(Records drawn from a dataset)
=== Begin Enclosure ===

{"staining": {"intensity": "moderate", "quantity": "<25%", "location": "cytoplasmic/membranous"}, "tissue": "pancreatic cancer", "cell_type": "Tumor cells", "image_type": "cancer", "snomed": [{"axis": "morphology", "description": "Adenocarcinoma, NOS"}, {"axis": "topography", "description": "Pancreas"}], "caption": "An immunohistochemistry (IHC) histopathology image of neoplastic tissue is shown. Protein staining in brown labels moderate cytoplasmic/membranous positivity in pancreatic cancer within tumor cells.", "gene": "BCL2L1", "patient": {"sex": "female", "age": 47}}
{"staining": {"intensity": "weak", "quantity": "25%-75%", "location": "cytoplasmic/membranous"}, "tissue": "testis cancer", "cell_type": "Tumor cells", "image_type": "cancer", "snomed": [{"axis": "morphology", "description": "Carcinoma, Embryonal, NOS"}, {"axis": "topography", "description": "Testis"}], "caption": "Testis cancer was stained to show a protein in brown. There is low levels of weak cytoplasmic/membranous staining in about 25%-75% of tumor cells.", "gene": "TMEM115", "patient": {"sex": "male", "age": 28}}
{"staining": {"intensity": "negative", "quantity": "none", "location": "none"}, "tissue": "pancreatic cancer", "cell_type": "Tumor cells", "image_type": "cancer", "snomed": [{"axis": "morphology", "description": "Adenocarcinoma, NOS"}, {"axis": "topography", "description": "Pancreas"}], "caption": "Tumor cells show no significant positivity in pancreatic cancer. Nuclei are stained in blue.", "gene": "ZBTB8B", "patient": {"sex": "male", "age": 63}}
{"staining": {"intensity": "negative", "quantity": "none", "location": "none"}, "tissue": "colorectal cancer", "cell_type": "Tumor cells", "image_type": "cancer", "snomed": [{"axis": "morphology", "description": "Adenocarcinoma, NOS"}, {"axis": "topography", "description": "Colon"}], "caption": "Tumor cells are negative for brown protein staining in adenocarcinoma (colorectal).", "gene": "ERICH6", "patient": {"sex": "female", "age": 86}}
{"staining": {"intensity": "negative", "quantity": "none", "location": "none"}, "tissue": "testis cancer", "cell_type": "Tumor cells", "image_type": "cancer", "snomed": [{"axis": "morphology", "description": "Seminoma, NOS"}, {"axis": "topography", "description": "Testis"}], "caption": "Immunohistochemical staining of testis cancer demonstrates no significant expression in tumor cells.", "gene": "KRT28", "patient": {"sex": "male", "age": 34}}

=== End Enclosure ===

Required action: Nothing in the records should change when you repeat them all.

Answer:
{"staining": {"intensity": "moderate", "quantity": "<25%", "location": "cytoplasmic/membranous"}, "tissue": "pancreatic cancer", "cell_type": "Tumor cells", "image_type": "cancer", "snomed": [{"axis": "morphology", "description": "Adenocarcinoma, NOS"}, {"axis": "topography", "description": "Pancreas"}], "caption": "An immunohistochemistry (IHC) histopathology image of neoplastic tissue is shown. Protein staining in brown labels moderate cytoplasmic/membranous positivity in pancreatic cancer within tumor cells.", "gene": "BCL2L1", "patient": {"sex": "female", "age": 47}}
{"staining": {"intensity": "weak", "quantity": "25%-75%", "location": "cytoplasmic/membranous"}, "tissue": "testis cancer", "cell_type": "Tumor cells", "image_type": "cancer", "snomed": [{"axis": "morphology", "description": "Carcinoma, Embryonal, NOS"}, {"axis": "topography", "description": "Testis"}], "caption": "Testis cancer was stained to show a protein in brown. There is low levels of weak cytoplasmic/membranous staining in about 25%-75% of tumor cells.", "gene": "TMEM115", "patient": {"sex": "male", "age": 28}}
{"staining": {"intensity": "negative", "quantity": "none", "location": "none"}, "tissue": "pancreatic cancer", "cell_type": "Tumor cells", "image_type": "cancer", "snomed": [{"axis": "morphology", "description": "Adenocarcinoma, NOS"}, {"axis": "topography", "description": "Pancreas"}], "caption": "Tumor cells show no significant positivity in pancreatic cancer. Nuclei are stained in blue.", "gene": "ZBTB8B", "patient": {"sex": "male", "age": 63}}
{"staining": {"intensity": "negative", "quantity": "none", "location": "none"}, "tissue": "colorectal cancer", "cell_type": "Tumor cells", "image_type": "cancer", "snomed": [{"axis": "morphology", "description": "Adenocarcinoma, NOS"}, {"axis": "topography", "description": "Colon"}], "caption": "Tumor cells are negative for brown protein staining in adenocarcinoma (colorectal).", "gene": "ERICH6", "patient": {"sex": "female", "age": 86}}
{"staining": {"intensity": "negative", "quantity": "none", "location": "none"}, "tissue": "testis cancer", "cell_type": "Tumor cells", "image_type": "cancer", "snomed": [{"axis": "morphology", "description": "Seminoma, NOS"}, {"axis": "topography", "description": "Testis"}], "caption": "Immunohistochemical staining of testis cancer demonstrates no significant expression in tumor cells.", "gene": "KRT28", "patient": {"sex": "male", "age": 34}}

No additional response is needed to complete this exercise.